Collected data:

<<<<

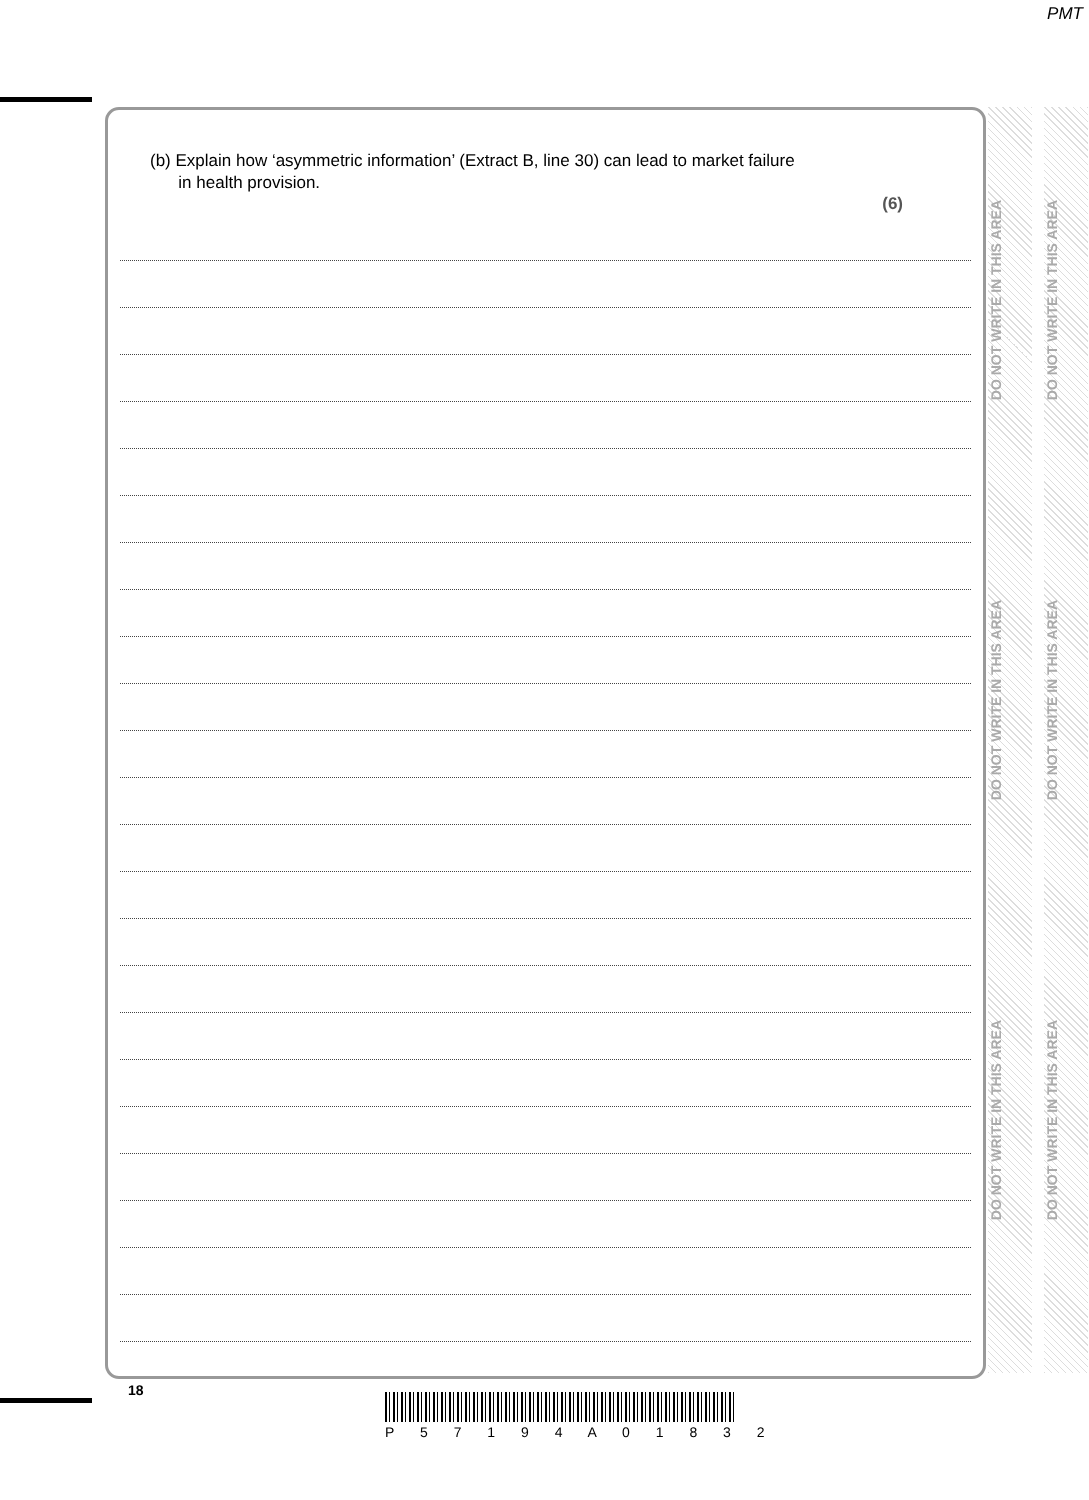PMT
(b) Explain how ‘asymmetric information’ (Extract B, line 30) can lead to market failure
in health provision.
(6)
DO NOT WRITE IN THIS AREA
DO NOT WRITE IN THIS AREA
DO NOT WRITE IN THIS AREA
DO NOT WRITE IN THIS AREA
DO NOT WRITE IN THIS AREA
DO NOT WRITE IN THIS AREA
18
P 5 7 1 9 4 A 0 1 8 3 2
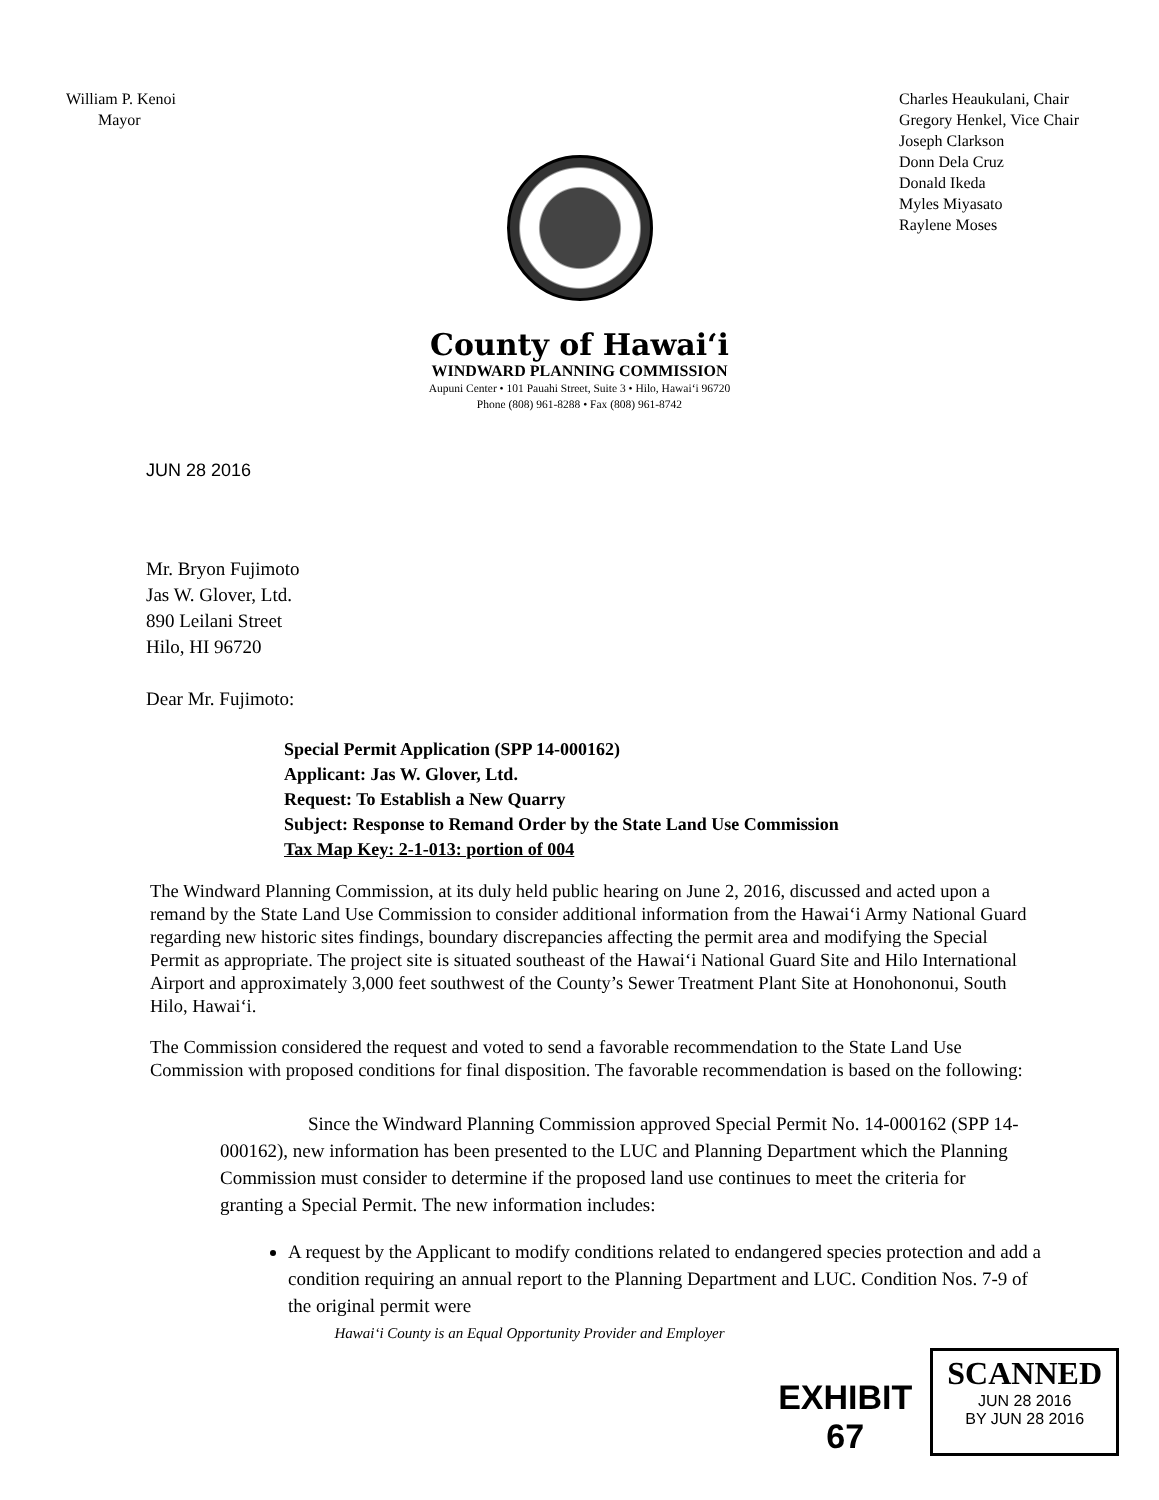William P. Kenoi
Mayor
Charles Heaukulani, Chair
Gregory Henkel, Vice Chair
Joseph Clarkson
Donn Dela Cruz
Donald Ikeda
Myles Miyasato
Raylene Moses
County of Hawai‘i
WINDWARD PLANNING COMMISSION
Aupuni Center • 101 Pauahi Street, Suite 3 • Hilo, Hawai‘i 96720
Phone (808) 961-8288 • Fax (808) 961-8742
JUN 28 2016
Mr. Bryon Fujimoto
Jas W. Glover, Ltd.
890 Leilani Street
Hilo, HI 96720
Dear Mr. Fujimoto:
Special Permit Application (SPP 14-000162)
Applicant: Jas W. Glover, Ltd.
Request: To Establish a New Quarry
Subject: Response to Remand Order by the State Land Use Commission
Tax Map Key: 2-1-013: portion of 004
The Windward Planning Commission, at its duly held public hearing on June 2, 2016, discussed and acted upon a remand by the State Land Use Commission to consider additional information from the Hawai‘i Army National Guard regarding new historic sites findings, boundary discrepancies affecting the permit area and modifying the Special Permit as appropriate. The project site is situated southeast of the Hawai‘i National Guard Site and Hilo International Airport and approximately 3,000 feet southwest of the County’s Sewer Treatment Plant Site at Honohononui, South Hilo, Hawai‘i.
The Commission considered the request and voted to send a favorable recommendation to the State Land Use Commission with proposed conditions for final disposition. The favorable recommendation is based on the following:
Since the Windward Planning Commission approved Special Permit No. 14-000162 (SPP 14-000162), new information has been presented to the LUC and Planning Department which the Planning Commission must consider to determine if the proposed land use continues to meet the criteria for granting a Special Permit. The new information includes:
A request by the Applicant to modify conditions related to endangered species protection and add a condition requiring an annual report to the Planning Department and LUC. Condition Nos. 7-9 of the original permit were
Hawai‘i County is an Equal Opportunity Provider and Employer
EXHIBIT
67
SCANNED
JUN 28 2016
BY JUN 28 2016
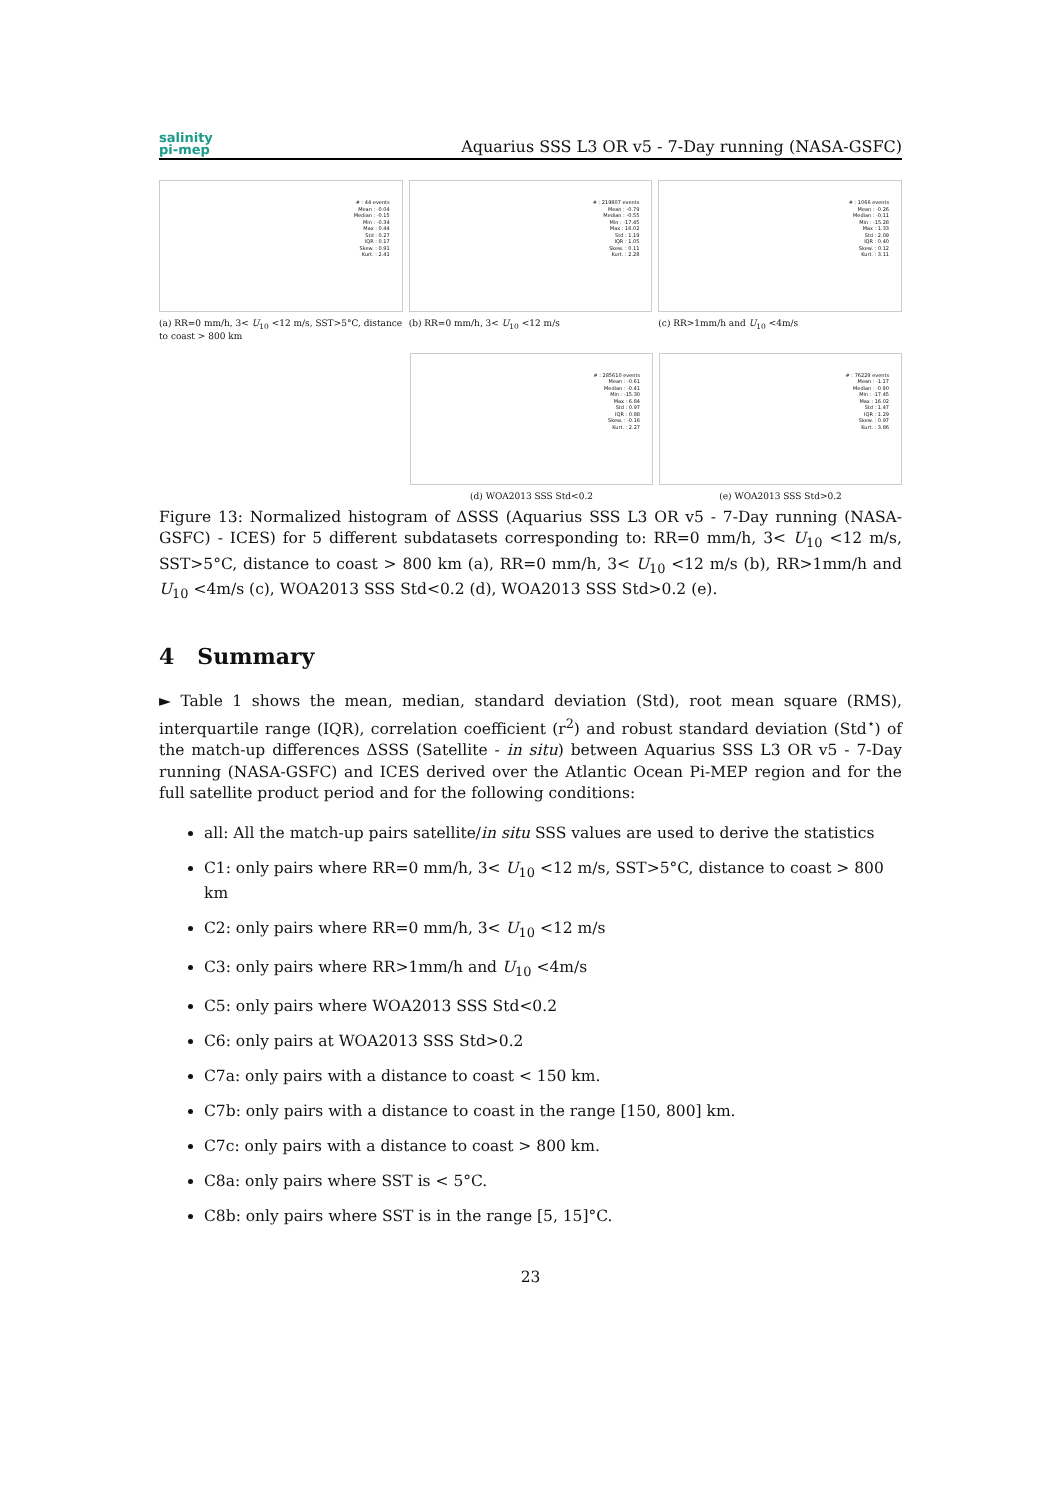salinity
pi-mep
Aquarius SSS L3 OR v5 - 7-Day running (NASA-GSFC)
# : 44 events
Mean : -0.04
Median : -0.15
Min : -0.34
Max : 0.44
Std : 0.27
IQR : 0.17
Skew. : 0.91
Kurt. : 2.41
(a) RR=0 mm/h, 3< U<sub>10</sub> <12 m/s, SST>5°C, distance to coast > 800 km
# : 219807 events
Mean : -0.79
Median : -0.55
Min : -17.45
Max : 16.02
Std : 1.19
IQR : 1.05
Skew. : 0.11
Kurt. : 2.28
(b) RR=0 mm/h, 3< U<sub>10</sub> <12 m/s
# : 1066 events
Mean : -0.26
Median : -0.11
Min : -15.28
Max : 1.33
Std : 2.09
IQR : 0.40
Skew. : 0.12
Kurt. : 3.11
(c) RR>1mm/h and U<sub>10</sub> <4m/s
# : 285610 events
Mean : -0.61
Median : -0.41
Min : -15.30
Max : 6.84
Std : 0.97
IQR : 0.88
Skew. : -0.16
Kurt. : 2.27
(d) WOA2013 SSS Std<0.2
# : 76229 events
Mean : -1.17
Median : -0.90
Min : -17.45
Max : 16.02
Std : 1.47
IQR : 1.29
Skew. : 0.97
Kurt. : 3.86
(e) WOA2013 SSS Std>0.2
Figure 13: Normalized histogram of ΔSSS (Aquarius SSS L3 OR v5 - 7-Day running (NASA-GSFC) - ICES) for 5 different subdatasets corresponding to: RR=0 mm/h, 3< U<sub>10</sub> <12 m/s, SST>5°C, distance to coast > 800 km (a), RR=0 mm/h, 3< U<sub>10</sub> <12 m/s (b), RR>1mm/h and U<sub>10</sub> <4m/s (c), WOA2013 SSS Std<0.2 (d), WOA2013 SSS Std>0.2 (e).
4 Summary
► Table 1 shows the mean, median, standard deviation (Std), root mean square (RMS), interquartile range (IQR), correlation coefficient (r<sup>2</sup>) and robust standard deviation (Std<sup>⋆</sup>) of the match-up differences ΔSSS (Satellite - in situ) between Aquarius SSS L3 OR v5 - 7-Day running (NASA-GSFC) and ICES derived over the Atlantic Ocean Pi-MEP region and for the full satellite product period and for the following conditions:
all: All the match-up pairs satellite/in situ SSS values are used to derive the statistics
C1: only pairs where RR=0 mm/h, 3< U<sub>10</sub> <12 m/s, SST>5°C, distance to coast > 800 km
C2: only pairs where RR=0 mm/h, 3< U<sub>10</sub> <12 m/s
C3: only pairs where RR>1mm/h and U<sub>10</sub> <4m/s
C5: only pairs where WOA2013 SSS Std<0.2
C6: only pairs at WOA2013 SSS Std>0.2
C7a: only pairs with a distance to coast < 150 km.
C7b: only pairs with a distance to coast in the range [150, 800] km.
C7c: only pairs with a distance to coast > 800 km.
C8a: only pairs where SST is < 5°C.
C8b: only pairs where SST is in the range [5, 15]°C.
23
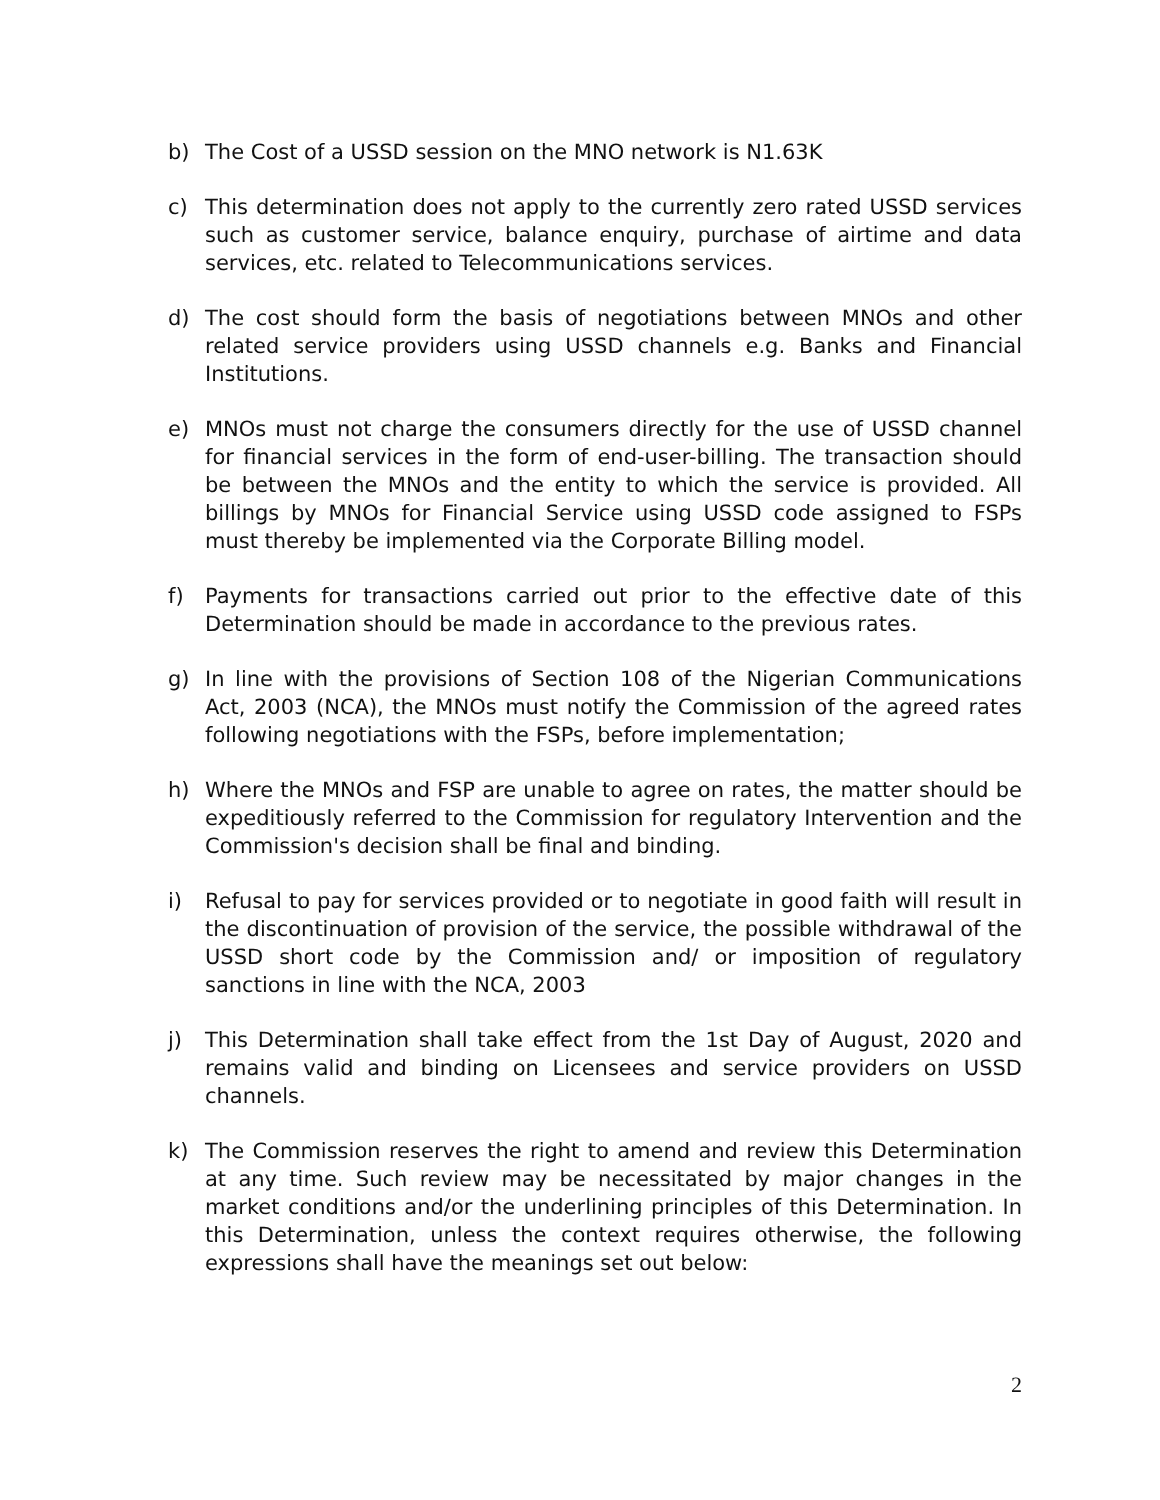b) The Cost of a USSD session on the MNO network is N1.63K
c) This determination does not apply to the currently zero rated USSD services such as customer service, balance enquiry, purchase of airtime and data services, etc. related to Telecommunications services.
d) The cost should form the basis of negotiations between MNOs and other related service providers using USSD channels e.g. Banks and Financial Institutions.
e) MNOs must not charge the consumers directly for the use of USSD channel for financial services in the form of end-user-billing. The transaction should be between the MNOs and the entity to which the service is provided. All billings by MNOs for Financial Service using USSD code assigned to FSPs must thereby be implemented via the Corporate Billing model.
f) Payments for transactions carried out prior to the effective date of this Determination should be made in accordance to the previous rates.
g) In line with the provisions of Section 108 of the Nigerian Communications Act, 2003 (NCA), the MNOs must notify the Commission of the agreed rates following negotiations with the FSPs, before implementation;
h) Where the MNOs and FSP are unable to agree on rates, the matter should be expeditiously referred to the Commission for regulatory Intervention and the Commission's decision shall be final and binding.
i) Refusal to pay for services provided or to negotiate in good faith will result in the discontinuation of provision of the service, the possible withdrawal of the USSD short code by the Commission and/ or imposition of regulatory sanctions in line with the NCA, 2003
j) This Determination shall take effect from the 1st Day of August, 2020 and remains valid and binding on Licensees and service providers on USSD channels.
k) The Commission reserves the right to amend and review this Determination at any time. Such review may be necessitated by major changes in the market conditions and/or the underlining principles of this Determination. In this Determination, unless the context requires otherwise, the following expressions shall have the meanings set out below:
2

>>>>

◆ THE TASK:
Starting with the line that holds "(a) RR=0 mm/h, 3<" and ending with the line that holds "(e) WOA2013 SSS Std>0.2", retype every line in the data above exactly, and nothing else.

◆ OUTPUT FOR THIS EXERCISE:
(a) RR=0 mm/h, 3< U<sub>10</sub> <12 m/s, SST>5°C, distance to coast > 800 km
# : 219807 events
Mean : -0.79
Median : -0.55
Min : -17.45
Max : 16.02
Std : 1.19
IQR : 1.05
Skew. : 0.11
Kurt. : 2.28
(b) RR=0 mm/h, 3< U<sub>10</sub> <12 m/s
# : 1066 events
Mean : -0.26
Median : -0.11
Min : -15.28
Max : 1.33
Std : 2.09
IQR : 0.40
Skew. : 0.12
Kurt. : 3.11
(c) RR>1mm/h and U<sub>10</sub> <4m/s
# : 285610 events
Mean : -0.61
Median : -0.41
Min : -15.30
Max : 6.84
Std : 0.97
IQR : 0.88
Skew. : -0.16
Kurt. : 2.27
(d) WOA2013 SSS Std<0.2
# : 76229 events
Mean : -1.17
Median : -0.90
Min : -17.45
Max : 16.02
Std : 1.47
IQR : 1.29
Skew. : 0.97
Kurt. : 3.86
(e) WOA2013 SSS Std>0.2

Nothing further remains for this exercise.